Dyson’s venture into electric vehicles comes at a time when more and more automakers are embracing electric powertrain technology; they have an uphill battle to differentiate themselves.

While a £2 billion investment is large, it is on par with research and development costs for established automakers and seems low for a new entrant, especially considering that an entirely new vehicle needs to be developed.

However, as more automakers embrace electric technology, Dyson’s attempt to break into the automotive industry shows how much it has changed in just a few years. Companies with little to no automotive experience are threatening the dominance of legacy automakers because internal combustion engine technology is ceasing to be a differentiator.

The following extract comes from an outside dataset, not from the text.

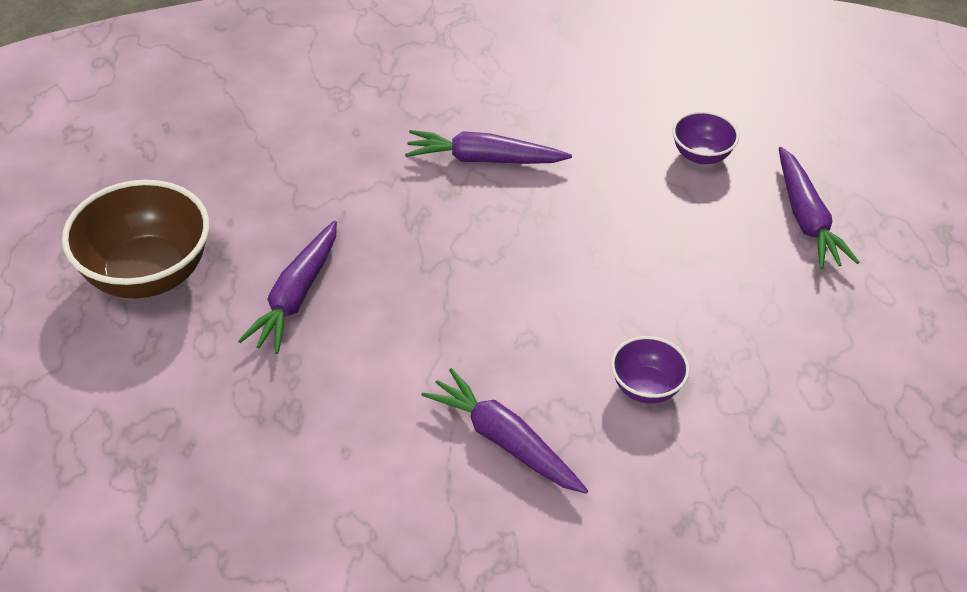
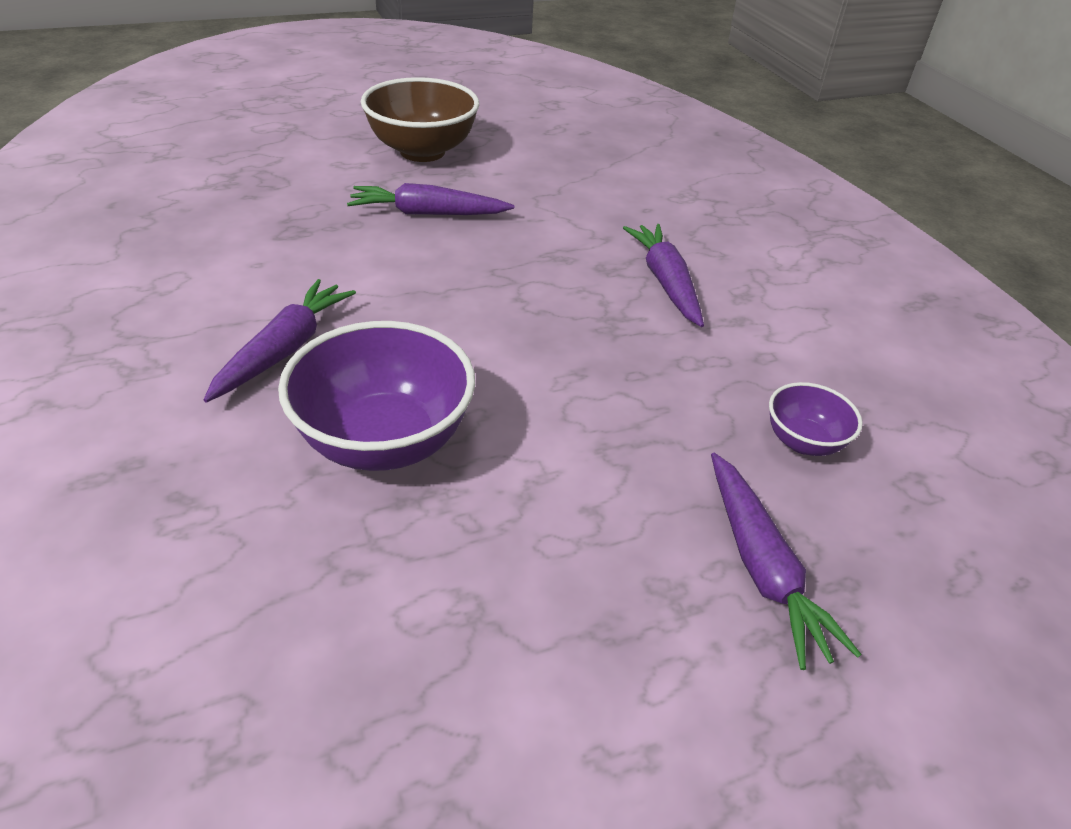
camera: 70 degrees right, 5 degrees down
purple bowl [611,336,690,404] -> purple bowl [278,321,475,471], size x1.94
purple carrot [779,147,859,269] -> purple carrot turned 75 degrees counterclockwise [711,453,862,670]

I believe Dyson should become a supplier to automakers rather than try to build a complete vehicle. While electric powertrains are simpler than their internal combustion counterparts, passenger cars are extremely complex. Issues like fit and finish, driving dynamics, and safety will likely cause delays for Dyson and require several billion more in investment.
Dyson has to consider other aspects of the ownership experience – for example, after sales service and establishing a dealership network – which require extensive capital investment and planning.

Dyson hinted at manufacturing the vehicle in the Far East; while they are likely to benefit from lower production costs, consumers may be wary about paying for a premium vehicle made in a low cost country from a company with no automotive expertise.